▶ CHECK YOUR UNDERSTANDING:
**A)** In the post on domain landing pages, condense the paragraph beginning "DAN. To me their landers" into a short bulleted list that keeps its main facts.
**B)** Write the next part of the post on domain landing pages, picking up after its final sentence.

▶ PAGE EXTRACT:
----------
I think I would say that any of these three, or in fact others, can work absolutely fine. As
@xynames says the visits to your site via people typing in the name does not depend on lander (some argue that one can somewhat get some landers search recognized but I think that is probably very rare to a significant degree).
Your traffic will not vary no matter what style of landing pages you use
So the important question is not visits but do some help better with conversion. I think it is probably true, as xynames has said, that well experienced investors with large quality portfolios may be able to close at least as well, perhaps much better, on their own landers at reduced commission costs.
But if one is relatively new, or do not want the hassle of running a website and handling your own interactions, then one of the marketplace landers can be a good choice. I suspect for most newcomers with small portfolios it is the right choice. Here are my thoughts on the ones you mention....
- Afternic/GoDaddy stress talking or emailing a broker. They have 24hr coverage, someone to answer the phone, and probably help close a lot of sales through that expertise that an inexperienced investor without marketing skills might lose. I personally hate not being given the price when I am buying something, so wonder at their strategy of requiring an interaction just to get a price, but clearly they are big and smart and have evidence to support that approach. Other than the absence of a price, the lander looks fine to me, and the GoDaddy badge helps obviously.
- DAN. To me their landers while possibly slightly bland to some do engender trust. They just to me look professional and elegant. They also allow you to easily add descriptions for each domain name if you like. They have payment plans for names valued $495 and up as well as a rental option. I think those help close some sales. DAN landers are super easy to set up and protect us from making bad lander design choices.
- Epik I love the visual look of their landers, whether you use their images or add your own. You can cleanly offer Buy-It-Now, Make Offer, and start a Payment Plan. I also love that their landers are in fact tiny websites and you can add lots of text if you want, images, links, etc. It can be argued that you can get some names to search rank. Probably to a slight degree - I have a few that I see are Alexa 5M but none that I know of Alexa 1M. A Google search with my term plus word domain name will show some DAN listings on page one so not sure the difference is that much. The Epik ones, when you do get an inquiry, provide you with name, email, phone as well as IP address, whereas DAN provide you essentially with just initials and the offer information.
----------
(Multi-view scene reconstruction data)
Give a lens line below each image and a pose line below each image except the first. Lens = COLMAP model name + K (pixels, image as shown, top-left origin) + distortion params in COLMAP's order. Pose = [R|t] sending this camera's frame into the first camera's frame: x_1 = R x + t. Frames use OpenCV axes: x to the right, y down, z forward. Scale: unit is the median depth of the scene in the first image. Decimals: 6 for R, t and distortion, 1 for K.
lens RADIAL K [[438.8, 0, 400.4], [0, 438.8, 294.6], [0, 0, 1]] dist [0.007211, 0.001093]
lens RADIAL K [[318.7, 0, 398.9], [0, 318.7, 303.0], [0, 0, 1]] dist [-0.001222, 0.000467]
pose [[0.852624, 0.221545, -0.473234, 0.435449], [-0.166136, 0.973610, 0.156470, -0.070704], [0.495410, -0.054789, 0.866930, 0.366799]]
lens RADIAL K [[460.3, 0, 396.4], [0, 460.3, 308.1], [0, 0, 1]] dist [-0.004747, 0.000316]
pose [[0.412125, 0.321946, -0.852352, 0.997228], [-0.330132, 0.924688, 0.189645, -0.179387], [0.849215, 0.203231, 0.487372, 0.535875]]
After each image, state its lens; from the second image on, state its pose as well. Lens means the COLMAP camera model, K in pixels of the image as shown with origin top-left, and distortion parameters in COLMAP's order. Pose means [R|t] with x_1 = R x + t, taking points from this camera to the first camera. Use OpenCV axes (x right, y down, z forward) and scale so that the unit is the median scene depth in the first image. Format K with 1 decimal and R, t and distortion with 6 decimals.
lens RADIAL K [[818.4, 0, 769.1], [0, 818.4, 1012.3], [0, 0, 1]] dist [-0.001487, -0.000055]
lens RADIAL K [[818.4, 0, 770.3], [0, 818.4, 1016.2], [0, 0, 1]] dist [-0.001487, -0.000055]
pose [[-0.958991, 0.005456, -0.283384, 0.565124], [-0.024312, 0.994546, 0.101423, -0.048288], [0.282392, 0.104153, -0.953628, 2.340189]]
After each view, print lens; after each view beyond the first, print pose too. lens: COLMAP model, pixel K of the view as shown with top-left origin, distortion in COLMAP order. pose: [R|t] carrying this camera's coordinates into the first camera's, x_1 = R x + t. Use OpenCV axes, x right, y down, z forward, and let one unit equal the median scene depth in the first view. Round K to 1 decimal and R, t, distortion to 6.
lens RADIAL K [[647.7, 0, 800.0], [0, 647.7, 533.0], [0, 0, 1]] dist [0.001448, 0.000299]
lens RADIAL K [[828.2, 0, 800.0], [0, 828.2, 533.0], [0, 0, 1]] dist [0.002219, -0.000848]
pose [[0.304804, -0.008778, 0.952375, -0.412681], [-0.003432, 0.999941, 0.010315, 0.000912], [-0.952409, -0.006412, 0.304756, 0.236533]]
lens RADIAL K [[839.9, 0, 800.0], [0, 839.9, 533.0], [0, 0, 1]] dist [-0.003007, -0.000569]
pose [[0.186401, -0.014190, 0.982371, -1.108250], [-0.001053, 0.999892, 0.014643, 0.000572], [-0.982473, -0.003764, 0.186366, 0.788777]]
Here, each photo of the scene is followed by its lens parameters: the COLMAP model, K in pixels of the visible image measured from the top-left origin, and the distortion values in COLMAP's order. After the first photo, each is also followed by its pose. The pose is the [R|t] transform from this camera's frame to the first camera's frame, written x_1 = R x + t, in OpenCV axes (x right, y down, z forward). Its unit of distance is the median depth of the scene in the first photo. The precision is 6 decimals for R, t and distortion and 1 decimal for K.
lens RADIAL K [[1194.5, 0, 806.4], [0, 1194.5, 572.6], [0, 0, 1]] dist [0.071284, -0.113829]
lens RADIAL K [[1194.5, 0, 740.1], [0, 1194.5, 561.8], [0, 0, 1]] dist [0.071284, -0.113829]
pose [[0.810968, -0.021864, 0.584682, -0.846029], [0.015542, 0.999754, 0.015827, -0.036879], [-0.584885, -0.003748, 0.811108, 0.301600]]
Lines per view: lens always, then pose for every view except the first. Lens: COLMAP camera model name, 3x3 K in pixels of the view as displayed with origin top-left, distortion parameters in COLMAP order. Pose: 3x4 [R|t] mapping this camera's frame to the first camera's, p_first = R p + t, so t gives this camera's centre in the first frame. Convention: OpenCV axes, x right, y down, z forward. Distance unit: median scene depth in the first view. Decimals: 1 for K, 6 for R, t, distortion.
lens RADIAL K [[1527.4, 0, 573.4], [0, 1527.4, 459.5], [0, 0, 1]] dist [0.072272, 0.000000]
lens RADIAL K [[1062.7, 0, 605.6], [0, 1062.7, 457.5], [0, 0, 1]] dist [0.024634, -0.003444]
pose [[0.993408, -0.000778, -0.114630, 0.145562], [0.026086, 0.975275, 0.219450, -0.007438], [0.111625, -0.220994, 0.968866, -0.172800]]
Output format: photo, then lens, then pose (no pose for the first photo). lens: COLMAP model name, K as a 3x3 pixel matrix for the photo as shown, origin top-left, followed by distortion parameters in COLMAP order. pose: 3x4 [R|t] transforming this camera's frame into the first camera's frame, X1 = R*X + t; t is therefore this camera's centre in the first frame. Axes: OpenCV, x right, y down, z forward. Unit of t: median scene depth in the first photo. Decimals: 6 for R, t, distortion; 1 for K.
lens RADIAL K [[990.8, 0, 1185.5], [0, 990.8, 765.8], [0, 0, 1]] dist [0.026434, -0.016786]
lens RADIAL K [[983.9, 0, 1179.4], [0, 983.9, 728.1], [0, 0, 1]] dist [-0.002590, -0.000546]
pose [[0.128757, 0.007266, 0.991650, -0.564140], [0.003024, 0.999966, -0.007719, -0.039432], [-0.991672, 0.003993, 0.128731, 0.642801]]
----------
▶ TASK-BY-TASK ANSWERS:
**A)**
- DAN landers may look slightly bland to some, but they appear professional and elegant and inspire trust.
- A description can easily be added for each domain name.
- Payment plans are offered for names valued at $495 and up, and there is also a rental option. These likely help close some sales.
- The landers are very easy to set up and protect owners from making poor design choices.

**B)**
In addition to the ones you mention, there are other choices which I think should be considered.
- NoDynadot Not as much choice in design (3 essentially) but their landers are not bad and when sales do happen their commissions are very reasonable. I think there is an additional fee for withdrawing funds (might be wrong - the few small sales I did there I just used money to register or renew domains). You can without cost (other than sales commission) start an auction or do a fixed price sale.
- NameSilo Not many people talk about their landers, but I love the look (I use number 3, but they have five choices). To me they are elegant. Good commission rate. They allow you to offer payment plans.
- Sedo You now have choices with just landers or with parking. They are of course a major long-term aftermarket, like Afternic. Their landers allow you to show the price directly. They too have a series of agents. A wide variety of images for the traditional landers, or clean simplistic in the new ones.
- Efty So you need a membership past the trial period, and you will handle your own negotiations, but not otherwise pay commissions except those associated with the payment/escrow. They offer tons of choices in customization of landers. If you plan to never have your own website their marketplace feature (you use one of your domain names, or now a subdomain) to set up what is essentially your domain portfolio website without any programming or website development.
Note that you can also make other listings effectively landers. I sometimes set the forwarding to point to my Namecheap Marketplace listings so they essentially become landers.
I think with respect to landers we are fortunate to have many excellent choices. Thanks for the question and thread,
@GoldenApple and best wishes for domain success.